Marooned on the Holy Island Causeway

Please click on this link to enjoy the full video.

If there is one thing in Northumberland that reminds me of parallels in Cambodia it is the Holy Island crossing, where fools never cease to try beating the tide and end up marooned in mid-sea.  Even a Buddhist monk in this video defies his Karma as if to allow me to make my connection here with Cambodia.

Photo: Tony Robson via Northumberland Gazette

It is an object lesson in the futility of resisting forces of nature.  In the end nature will always win out even if in the meantime and temporarily the grandest of man-made constructions might tame it.  The problem, shared by Holy Island and by Cambodia, is there are no grand schemes.  Yet despite that people still plough on anyway - fools making waves.

Last week, after good flights from Manchester to Phnom Penh via Hong Kong, what was our first sight of Cambodia as we descended through the cloud cover?

It was the River Mekong and its tributaries the Tonle Sap and Tonle Bassac as we neared their confluence. And what caught the eye?  No, not the Royal Palace nor the awful new tower-blocks that have blotted the sky-line of the “Paris of the East”, our Pearl of Asia.  As the air-plane wings banked, we looked straight down on a sand-barge.  A fully-laden sand-barge plying along mid-river. It was generating enormous waves that reached the river-banks.

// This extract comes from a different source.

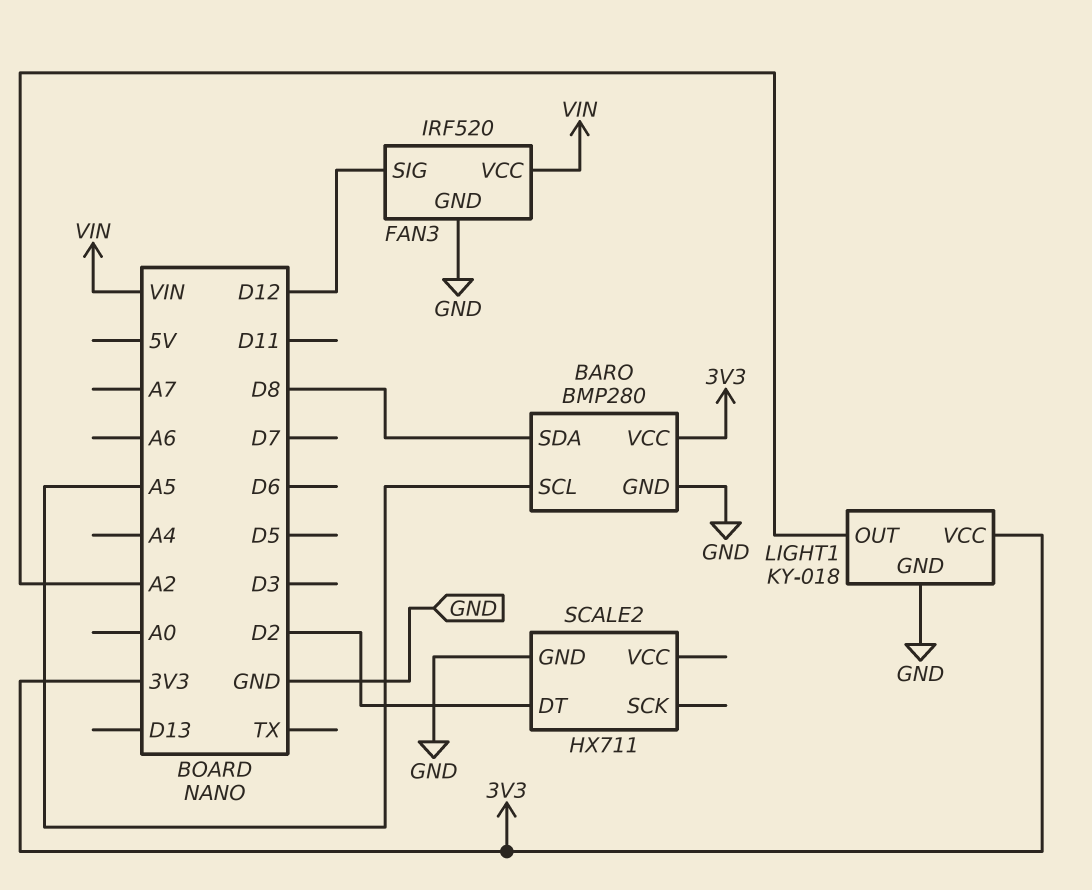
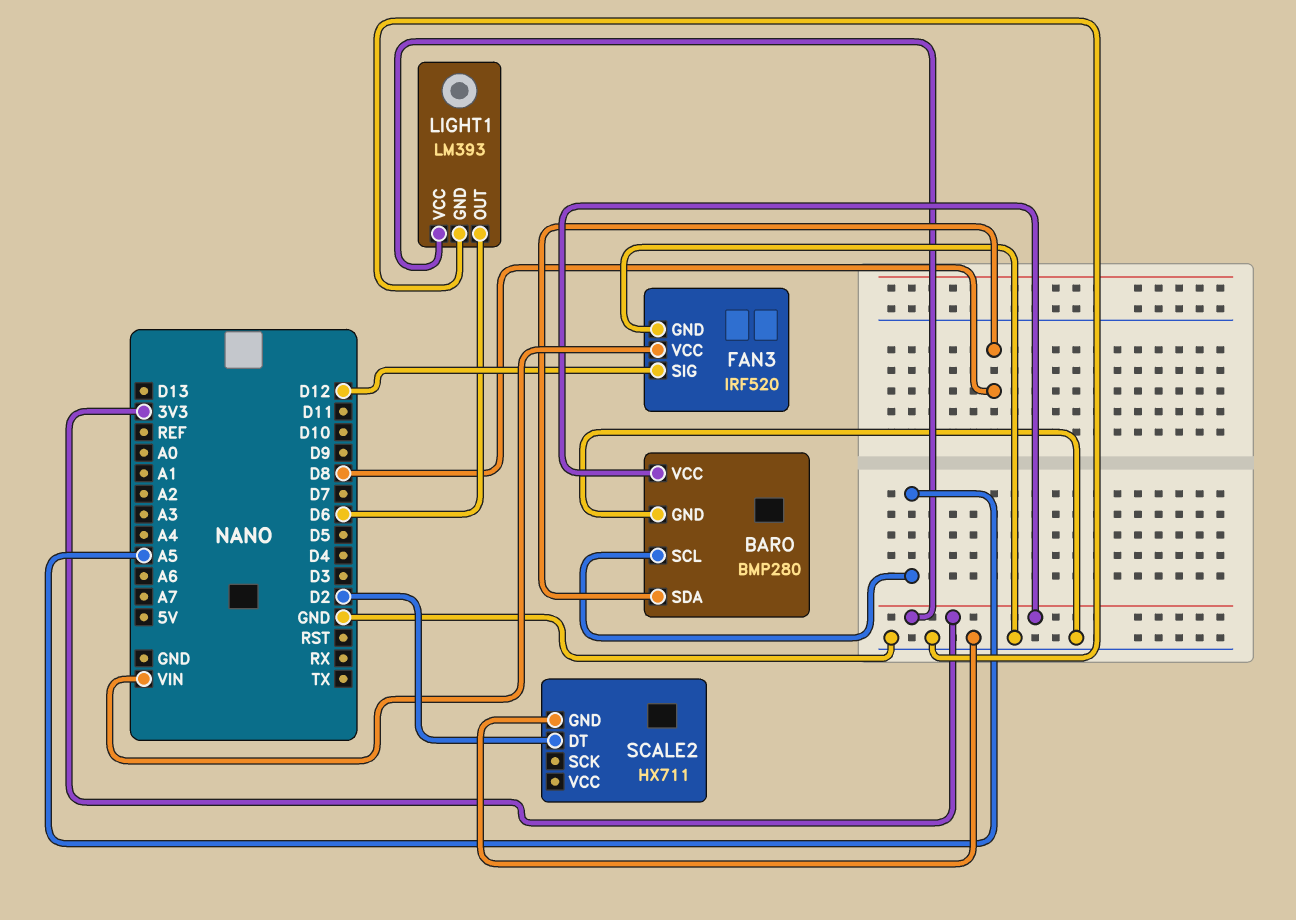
LIGHT1: KY-018 -> LM393
LIGHT1 pin OUT: A2 -> D6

Now I have sat and gazed at these many a time over an occasional beer by the riverside in Takhmau, as my Twitter followers know.  I have also passed the sand-barges on the river ferry- service that always slow down for them.  I see now why, why the boat suddenly sways.

Although more damage is done by the constant pumping of sand from the river bed-rock, to feed Phnom Penh’s massive urban construction frenzy, this extra sustained onslaught on nature can’t help, can it?  The poor eco-system of the Mekong is taking all kinds of hits from dams in the North to the uncontrolled dumping of waste and sewage along its entire length.

There are supposed to be joint bodies to protect the Mekong, even a new Chinese-led one of late – to complement its leading role in these vast infrastructure projects  – but to casual observers like me, people just do what they want  Acts go on unabated, unpunished.

China of course would solve Holy Island’s problem in an instant – with concrete.   It would be an infinitesimally small undertaking for China in size and expense. It has just completed the longest sea-bridge in the world.

But who wants such concrete monstrosities?*


* A question for Prince Charles? (he's good on "carbunkles".

Notes about the River Mekong

There has been much disquiet expressed about the damming of the Mekong and its tributaries, most concerned with the likely impact on its bio-diversity with millions of people depending on it for agriculture and fisheries.  Cambodia and communities around the Tonle Saple Lake as well as those in the Lower Mekong and Delta area are especially vulnerable.  Two very good reports have been published this year.  Abbie Sieff questions hydro-power. An answer soon came with both Julie Wallace and Alessandro Marazzi-Sassoon reporting on an early disaster with unintended consequences.